I promise the rest of this post is more light hearted, but I wanted to convey the importance of this issue, and how this discussion helped me in my own way. It was probably a moment I will never forget. 

After this we took a walk with Warren, into the rainforest where he told us all about the plants and the trees and what different purposes they have to rainforest tribes (my favourite was the tree which is used to make boomerangs!) 

Chailey on our forest trek. 

He took us to a local creek where we had a lovely refreshing swim, and he showed me how to catch a fresh water prawn, which is smaller and darker then sea water prawns. We had to look under rocks, and when we found one, be very slow and quiet until the last moment when you throw your hands in the water to grab them! I managed this tricky manoeuvre on my 2nd attempt. Clearly pleased with my self I went over to show my wife. She was happy and asked "will it nip me if I put my fingers in his pincers?!" Warren replied "yes probably,but it won't hurt", so Chailey promptly stabbed one of her little fingers into the prawns pincers and got quite the shock when it clamped down on her. So much so, that she sent the poor little sod halfway into next week when she flung her hand away! I can imagine the little prawns conversation with his Mrs after he spent the next 4 hours travelling back to his original rock; 'I know you won't believe this but this bloody blonde girl threw me into the rainforest!'...

The poor flying prawn. 

Other highlights of the trip included our supper, which was local fish wrapped in leaves and cooked in a ground oven underneath the camp fire. Very delicious. Also, our night time wildlife drive. Chailey and I stood in the back of Dougs pick up truck with torches while we drove around looking for cool things. We saw an owl which was so cool. After we spotted it we stopped to watch it for a while and it was cool to see its head move round to meet our gaze. 

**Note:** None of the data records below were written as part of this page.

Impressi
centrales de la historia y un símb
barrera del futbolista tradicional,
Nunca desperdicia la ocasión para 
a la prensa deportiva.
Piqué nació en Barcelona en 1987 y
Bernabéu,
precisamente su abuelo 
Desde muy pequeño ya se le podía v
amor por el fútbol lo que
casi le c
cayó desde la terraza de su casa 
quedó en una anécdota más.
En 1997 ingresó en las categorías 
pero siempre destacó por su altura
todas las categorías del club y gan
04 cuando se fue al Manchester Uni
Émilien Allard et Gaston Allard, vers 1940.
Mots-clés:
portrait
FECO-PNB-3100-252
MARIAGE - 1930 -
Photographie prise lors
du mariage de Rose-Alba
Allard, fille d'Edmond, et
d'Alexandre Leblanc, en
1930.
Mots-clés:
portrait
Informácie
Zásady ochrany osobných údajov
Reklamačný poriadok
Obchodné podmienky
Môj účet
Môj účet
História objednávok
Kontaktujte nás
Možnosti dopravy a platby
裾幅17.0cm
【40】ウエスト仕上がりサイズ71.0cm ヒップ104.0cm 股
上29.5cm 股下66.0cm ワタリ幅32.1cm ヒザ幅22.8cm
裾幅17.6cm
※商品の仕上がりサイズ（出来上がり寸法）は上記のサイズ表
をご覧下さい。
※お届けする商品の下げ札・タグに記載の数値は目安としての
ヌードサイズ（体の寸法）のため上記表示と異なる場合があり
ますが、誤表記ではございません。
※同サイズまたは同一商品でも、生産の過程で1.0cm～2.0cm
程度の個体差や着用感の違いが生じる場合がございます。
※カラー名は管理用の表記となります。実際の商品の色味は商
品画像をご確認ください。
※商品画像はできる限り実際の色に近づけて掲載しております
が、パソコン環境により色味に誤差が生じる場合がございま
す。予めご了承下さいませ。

Chailey preparing her fish 

Warren preparing our supper in the traditional way 

Later on that drive we found many many snakes. Chailey, the only one with a fear of them, managed to spot most of the ones we found including one which was so big it could've used me as a toothbrush! (Probably an exaggeration). We also came across a dead brown snake, one of the worlds deadliest, which I was prompted to touch, and decided instead to pick it up by the tail and dangle it around. On the drive back Doug got out to confront a very angry and active baby brown snake which was in the road. I think he wanted to move it off the road, so naturally he beat it over the head with his stick and flicked it off into trees. I don't know why but seeing an aboriginal man knock out one the most deadliest snakes in the world and chuck it into the rainforest like its no problem, is one of my most vivid memories my mind has decided to take away from that night. 

The dead brown snake! 

We got back to camp around 11pm, and swiftly went to our tent. We survived from the bugs and wildlife in the night, although I did wake up with the tent unzipped and my legs hanging out, which was odd as we zipped it all up before I fell asleep. Hopefully I didn't get dragged off into forest by an army of angry prawns who wanted to know where their leader was, and brought back before I woke up. 

We survived the night!

The next day we had an awesome cooked breakfast, then we headed out on our merry way! It was a truely humbling, fun, eye opening night we spent in the mountains of that rainforest. Something that I will never forget. 

Warren, me, Chailey and Doug. 

Thanks for reading! I hope you have enjoyed Chailey's writings as much as I have, I'm already looking forward to her next one. Catch ya!